Ultime chance per il primo ministro israeliano per restare al centro della battaglia contro tutti che divide il governo e nelle ultime ore lo ha perfino contrapposto all’Esercito. L’analisi di Gianfranco D’Anna

Settimane o mesi, ma per Benjamin Netanyahu l’estate potrebbe segnare l’epilogo della sua controversa premiership.

Stretto tra la guerra all’ultimo sangue a Gaza contro i terroristi islamici di Hamas, le crescenti tensioni al confine libanese con gli Hezbollah filo iraniani e gli incandescenti contrasti interni alla coalizione di governo, mentre nel Paese deflagrano le proteste popolari e si moltiplicano le accuse acuire la guerra per mantenersi al potere, il premier israeliano sembra essere giunto al capolinea.

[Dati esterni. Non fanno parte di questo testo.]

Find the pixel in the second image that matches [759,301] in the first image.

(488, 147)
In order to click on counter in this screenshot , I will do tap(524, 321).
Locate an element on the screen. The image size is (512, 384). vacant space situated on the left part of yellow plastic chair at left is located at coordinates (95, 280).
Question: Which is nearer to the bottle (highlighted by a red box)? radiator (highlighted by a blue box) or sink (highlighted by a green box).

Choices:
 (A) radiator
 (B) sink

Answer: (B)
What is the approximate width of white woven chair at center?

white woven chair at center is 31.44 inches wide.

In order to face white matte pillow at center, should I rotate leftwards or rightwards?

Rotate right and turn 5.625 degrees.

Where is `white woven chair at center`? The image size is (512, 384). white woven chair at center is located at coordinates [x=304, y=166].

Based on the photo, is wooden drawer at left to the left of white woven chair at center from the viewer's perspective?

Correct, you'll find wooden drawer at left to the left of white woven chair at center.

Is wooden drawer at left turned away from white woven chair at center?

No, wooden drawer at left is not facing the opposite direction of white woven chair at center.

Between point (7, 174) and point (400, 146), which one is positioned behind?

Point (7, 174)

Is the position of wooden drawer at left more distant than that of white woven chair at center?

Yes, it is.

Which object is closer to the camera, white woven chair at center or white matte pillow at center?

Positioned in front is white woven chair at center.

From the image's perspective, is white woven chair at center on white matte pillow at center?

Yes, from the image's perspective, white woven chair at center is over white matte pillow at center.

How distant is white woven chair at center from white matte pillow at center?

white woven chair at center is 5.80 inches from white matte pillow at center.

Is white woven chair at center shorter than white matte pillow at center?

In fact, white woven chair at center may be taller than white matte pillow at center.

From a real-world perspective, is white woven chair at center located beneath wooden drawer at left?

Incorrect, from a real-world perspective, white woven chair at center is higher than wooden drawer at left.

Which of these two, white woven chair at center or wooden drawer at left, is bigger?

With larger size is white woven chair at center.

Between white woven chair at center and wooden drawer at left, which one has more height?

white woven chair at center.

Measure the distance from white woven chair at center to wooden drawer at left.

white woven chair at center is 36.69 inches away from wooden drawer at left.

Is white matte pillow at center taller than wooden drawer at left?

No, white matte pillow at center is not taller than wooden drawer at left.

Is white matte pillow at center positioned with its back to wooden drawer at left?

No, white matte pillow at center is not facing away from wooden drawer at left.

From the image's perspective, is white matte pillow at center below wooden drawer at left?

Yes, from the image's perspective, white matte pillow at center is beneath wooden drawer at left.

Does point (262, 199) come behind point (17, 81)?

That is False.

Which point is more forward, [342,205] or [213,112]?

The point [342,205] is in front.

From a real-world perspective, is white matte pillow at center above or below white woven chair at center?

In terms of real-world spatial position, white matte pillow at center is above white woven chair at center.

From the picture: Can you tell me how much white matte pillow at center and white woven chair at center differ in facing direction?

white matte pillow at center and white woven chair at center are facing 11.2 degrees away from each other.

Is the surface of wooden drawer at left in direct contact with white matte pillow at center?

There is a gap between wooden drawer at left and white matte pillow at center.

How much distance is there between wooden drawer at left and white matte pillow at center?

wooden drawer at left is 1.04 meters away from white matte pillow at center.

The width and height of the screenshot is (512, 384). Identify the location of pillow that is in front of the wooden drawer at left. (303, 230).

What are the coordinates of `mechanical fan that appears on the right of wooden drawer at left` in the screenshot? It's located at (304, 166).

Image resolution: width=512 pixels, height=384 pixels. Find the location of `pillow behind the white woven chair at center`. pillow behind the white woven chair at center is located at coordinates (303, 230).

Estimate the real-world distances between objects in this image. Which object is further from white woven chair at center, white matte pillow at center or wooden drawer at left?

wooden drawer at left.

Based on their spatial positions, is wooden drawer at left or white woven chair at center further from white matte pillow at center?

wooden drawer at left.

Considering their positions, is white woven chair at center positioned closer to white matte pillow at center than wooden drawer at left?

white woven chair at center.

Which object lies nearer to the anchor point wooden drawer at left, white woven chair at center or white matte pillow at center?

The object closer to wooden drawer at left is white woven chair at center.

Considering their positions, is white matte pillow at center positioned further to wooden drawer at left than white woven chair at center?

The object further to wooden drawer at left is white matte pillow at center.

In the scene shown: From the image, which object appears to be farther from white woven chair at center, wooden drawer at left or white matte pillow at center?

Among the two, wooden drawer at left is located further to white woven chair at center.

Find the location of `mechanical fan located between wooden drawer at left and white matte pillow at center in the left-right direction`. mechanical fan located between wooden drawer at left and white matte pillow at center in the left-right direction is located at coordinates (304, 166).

Di fronti aperti Netanyahu ne ha parecchi, a cominciare dall’ultimo e più delicato scontro con i militari. Nonostante l’ostinazione offensiva del capo del governo, il portavoce delle forze armate israeliane, generale Daniel Hagari, ha pubblicamente definito “irraggiungibile” l’obiettivo di sradicare il movimento islamista palestinese Hamas. Perché si tratta di un’idea. Chi pensa che possa essere fatta sparire si sbaglia. E’ come gettare sabbia negli occhi della gente, chiunque lo prometta sta ingannando il pubblico” da affermato Hagari.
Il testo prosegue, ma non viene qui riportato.